Conozco docentes que trabajan mucho y más para construir presencia, para que sus estudiantes aprendan a distancia; también hay estudiantes que ayudan a otres estudiantes. O a sus propies docentes.

Justamente por estos casos me sorprendí hace unos días, cuando leí a un colega que decía que “la pandemia sacó lo peor de la escuela” .

Creo y defiendo desde siempre el aula de la escuela pública. Nada mejor que aprender en grupo y con une maestre al lado. Pero también creo que aún en este escenario de ASPO se puede construir una presencia cercana que acompaña, a veces mejor que en el modelo tradicional. Y claro que no son las plataformas o los dispositivos tecnológicos el motor de esta presencia, sino alguien que trabaja y mucho para lograrlo. Entonces, me parece que también hay buenas noticias porque algunas prácticas sociales se venían modificando antes de la pandemia, por ejemplo la lectura o el acceso a la información. Por ejemplo, la consulta de videos tutoriales. Seguramente la mayoría de los lectores había visto alguno antes de marzo. Igual que muches estudiantes, que los buscaban para resolver cuestiones de su aprendizaje escolar.

Hay muches docentes que ya venían aprovechando estas nuevas prácticas para romper el modelo “enseño y califico la capacidad de repetir esas fuentes” (algunos de estos casos pueden encontrarse en el libro Palabra de Maestro.
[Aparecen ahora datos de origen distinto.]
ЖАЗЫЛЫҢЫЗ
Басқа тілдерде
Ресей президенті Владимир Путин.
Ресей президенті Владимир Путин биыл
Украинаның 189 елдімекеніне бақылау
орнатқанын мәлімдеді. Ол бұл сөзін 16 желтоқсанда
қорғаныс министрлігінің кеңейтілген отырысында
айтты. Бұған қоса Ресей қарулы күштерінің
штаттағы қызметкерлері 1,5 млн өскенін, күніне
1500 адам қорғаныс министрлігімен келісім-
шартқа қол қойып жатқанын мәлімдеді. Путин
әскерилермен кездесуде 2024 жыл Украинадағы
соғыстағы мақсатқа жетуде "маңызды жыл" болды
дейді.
Activación de saberes usando videos tutoriales ).

Es que siempre hubo otras alternativas, otros modos de construir conocimiento, y también –más aún– cuando estamos lejos.

Nuestres hijes recordarán a muches docentes que, aun en la emergencia, diariamente buscan materiales para que tengan mejores oportunidades de aprender, que no replican las clases de siempre, y que si la conectividad o el equipamiento familiar no alcanza, buscan otras opciones.

Y recordarán a algunes que incluso tienden puentes para que elles expliciten otros saberes, otras fuentes a las que acceden, los considera y evalúa. Saberes que desde siempre estuvieron en la vida cotidiana: en la familia, en la plaza, en la tele, en la radio, y que ahora también circulan por las redes y en los videos tutoriales.

* Doctor en Ciencias de la Educación, profesor titular en Filosofía y Letras de la UBA, escritor e investigador.